- [REQUIRED ACTION]
Copy out each line of the data below in which "mais" appears.

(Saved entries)
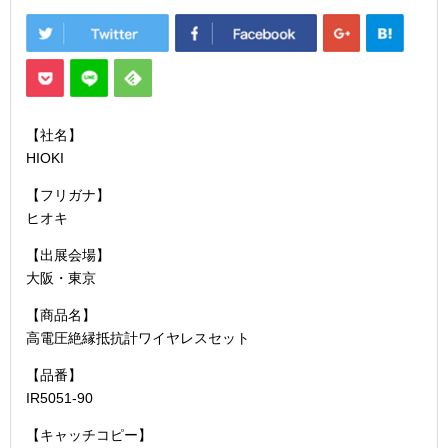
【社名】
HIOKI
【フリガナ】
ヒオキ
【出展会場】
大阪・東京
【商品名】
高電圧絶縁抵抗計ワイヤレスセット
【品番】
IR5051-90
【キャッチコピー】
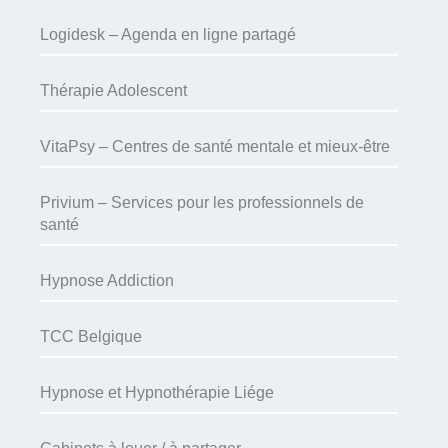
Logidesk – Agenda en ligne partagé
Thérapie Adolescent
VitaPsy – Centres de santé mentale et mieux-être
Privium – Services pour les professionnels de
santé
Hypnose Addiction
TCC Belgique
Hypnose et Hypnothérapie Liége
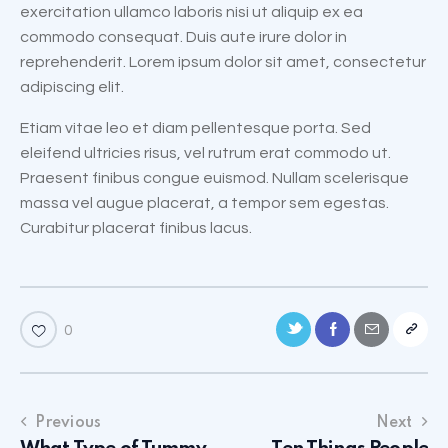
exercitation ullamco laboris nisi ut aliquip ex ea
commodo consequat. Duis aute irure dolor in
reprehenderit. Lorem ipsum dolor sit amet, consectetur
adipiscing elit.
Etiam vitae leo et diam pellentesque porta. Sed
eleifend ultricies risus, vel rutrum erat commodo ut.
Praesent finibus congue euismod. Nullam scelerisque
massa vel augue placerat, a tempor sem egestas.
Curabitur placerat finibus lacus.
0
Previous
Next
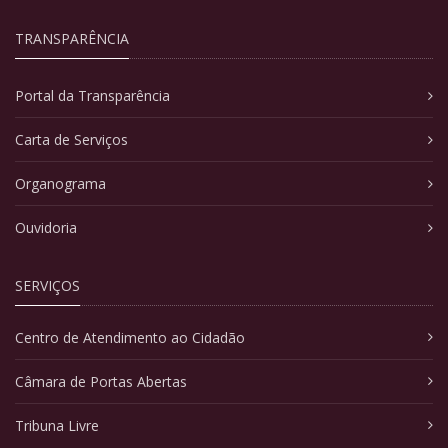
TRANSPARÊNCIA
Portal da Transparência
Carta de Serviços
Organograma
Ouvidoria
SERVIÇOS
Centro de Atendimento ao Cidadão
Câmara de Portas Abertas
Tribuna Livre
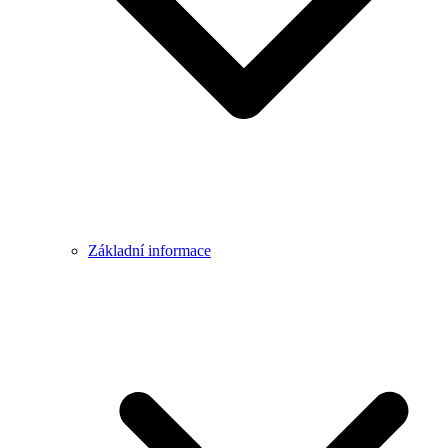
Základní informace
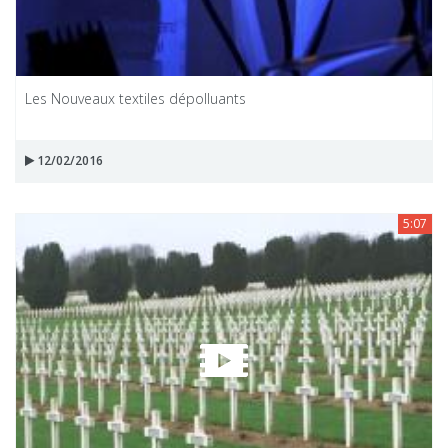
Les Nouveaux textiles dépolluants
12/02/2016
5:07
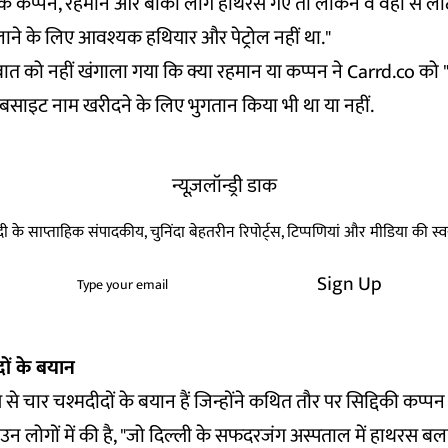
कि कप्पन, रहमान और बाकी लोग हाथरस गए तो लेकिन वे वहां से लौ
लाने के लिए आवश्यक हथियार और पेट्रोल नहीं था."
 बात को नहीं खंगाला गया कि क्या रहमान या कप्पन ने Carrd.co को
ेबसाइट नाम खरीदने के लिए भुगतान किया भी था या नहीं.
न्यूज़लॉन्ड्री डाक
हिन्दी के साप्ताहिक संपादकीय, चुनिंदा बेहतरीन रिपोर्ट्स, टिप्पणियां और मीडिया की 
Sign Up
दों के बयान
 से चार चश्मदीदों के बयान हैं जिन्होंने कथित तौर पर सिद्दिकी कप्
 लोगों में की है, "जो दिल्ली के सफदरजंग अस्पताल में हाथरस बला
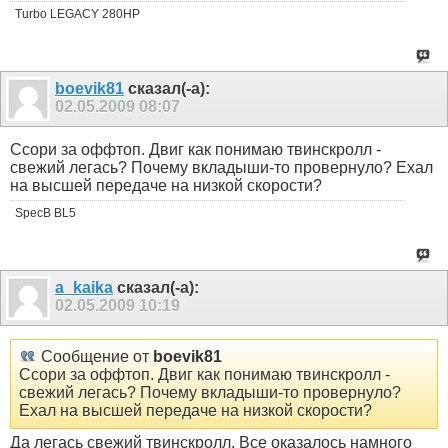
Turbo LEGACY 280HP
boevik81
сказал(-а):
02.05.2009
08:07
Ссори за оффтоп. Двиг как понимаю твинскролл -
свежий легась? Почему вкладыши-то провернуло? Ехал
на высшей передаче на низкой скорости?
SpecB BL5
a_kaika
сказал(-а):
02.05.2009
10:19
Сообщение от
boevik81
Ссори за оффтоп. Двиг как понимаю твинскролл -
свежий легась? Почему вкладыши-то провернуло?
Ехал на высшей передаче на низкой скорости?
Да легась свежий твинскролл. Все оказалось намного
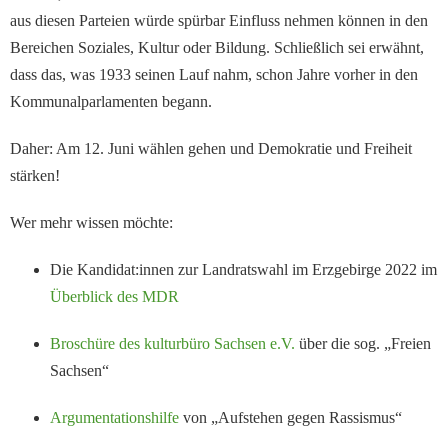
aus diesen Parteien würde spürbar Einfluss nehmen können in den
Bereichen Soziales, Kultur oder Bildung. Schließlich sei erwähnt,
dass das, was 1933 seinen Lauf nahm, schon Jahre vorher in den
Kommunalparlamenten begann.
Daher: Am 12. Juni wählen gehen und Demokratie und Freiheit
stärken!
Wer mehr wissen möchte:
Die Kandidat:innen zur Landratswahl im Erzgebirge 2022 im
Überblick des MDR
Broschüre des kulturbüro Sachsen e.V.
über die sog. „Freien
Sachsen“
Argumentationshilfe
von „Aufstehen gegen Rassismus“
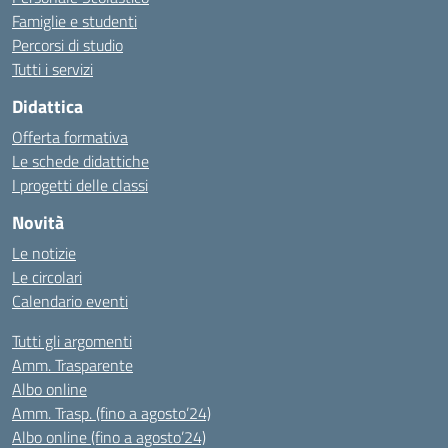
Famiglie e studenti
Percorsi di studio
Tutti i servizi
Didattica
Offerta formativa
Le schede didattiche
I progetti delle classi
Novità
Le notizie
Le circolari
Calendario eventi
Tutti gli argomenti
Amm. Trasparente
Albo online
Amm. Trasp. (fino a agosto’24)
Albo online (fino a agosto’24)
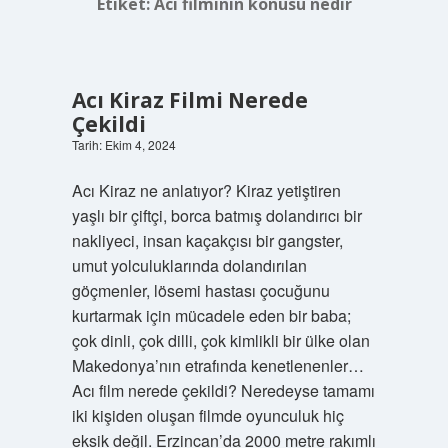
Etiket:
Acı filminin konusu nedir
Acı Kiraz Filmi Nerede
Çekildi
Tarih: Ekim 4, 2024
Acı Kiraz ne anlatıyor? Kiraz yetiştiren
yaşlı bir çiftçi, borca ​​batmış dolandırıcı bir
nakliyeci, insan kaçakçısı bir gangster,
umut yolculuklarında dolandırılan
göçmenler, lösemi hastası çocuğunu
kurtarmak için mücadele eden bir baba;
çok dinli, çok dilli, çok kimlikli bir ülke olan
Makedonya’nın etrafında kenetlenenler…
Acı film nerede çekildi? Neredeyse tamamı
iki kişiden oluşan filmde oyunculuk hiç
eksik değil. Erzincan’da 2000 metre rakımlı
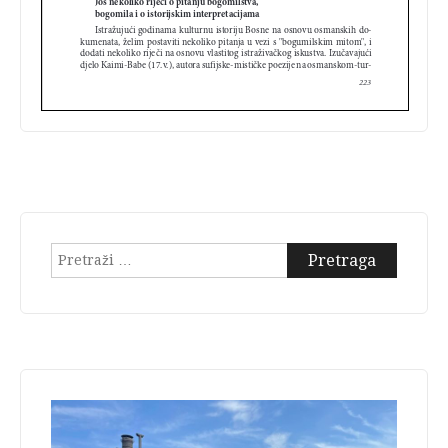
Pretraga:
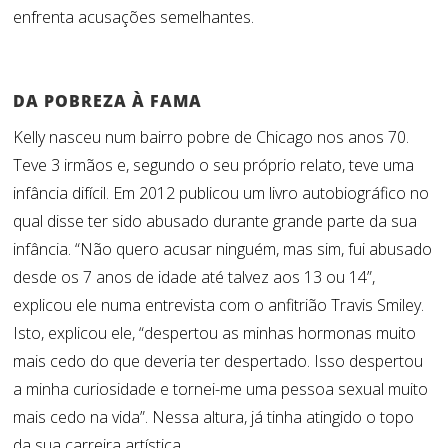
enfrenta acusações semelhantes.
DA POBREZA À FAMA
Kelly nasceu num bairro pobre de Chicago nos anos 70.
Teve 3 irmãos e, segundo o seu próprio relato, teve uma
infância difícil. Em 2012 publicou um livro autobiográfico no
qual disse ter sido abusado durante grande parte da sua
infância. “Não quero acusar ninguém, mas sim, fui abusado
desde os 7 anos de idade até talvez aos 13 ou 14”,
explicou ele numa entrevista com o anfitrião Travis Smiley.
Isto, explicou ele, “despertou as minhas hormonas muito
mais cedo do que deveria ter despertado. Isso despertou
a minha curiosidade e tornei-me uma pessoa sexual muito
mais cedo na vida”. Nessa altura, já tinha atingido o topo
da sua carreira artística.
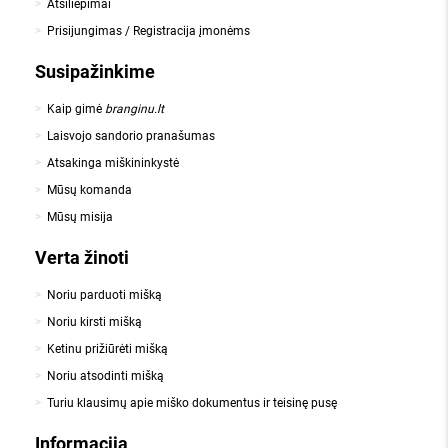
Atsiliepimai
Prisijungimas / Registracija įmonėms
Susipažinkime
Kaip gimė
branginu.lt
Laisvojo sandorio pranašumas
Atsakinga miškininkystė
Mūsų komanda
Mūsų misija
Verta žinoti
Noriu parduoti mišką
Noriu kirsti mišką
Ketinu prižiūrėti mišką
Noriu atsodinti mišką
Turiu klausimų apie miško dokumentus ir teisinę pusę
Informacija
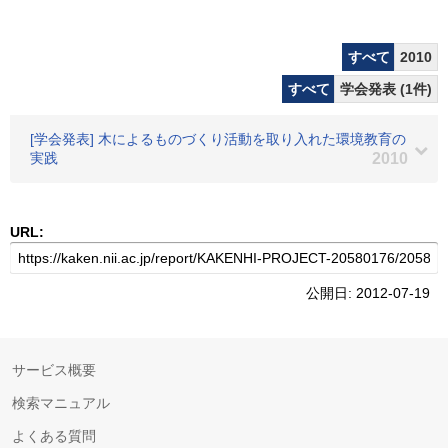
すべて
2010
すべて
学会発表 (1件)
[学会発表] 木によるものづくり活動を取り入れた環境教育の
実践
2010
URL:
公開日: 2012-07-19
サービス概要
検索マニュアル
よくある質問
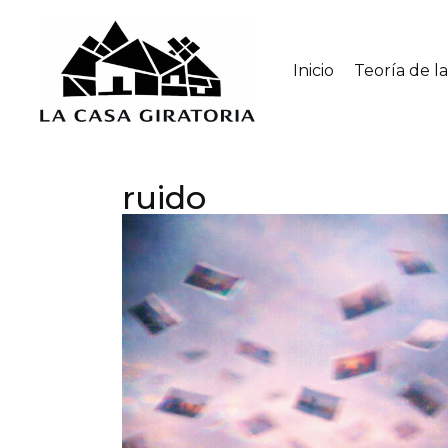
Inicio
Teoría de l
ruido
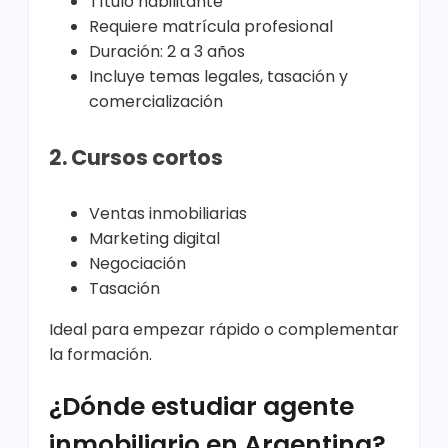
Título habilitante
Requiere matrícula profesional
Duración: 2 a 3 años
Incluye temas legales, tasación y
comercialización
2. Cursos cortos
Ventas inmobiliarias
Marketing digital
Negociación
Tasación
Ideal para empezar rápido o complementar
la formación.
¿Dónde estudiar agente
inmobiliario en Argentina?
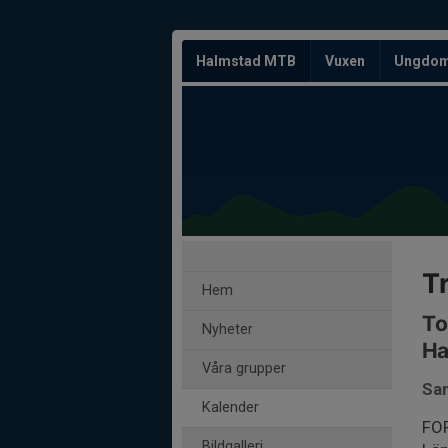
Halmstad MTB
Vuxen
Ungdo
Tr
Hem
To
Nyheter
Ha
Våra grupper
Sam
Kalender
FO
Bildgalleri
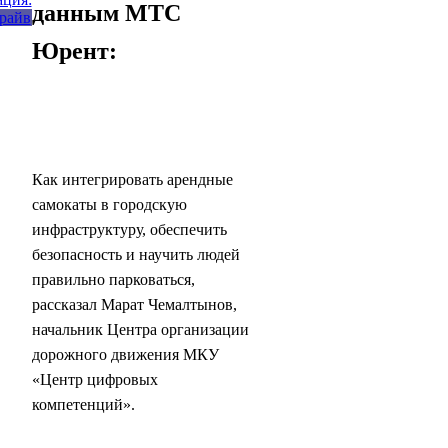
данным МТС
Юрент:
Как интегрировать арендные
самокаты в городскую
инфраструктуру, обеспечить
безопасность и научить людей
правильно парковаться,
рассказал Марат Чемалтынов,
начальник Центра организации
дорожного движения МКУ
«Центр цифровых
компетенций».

- [TASK ANSWER]
mais cedo do que deveria ter despertado. Isso despertou
mais cedo na vida”. Nessa altura, já tinha atingido o topo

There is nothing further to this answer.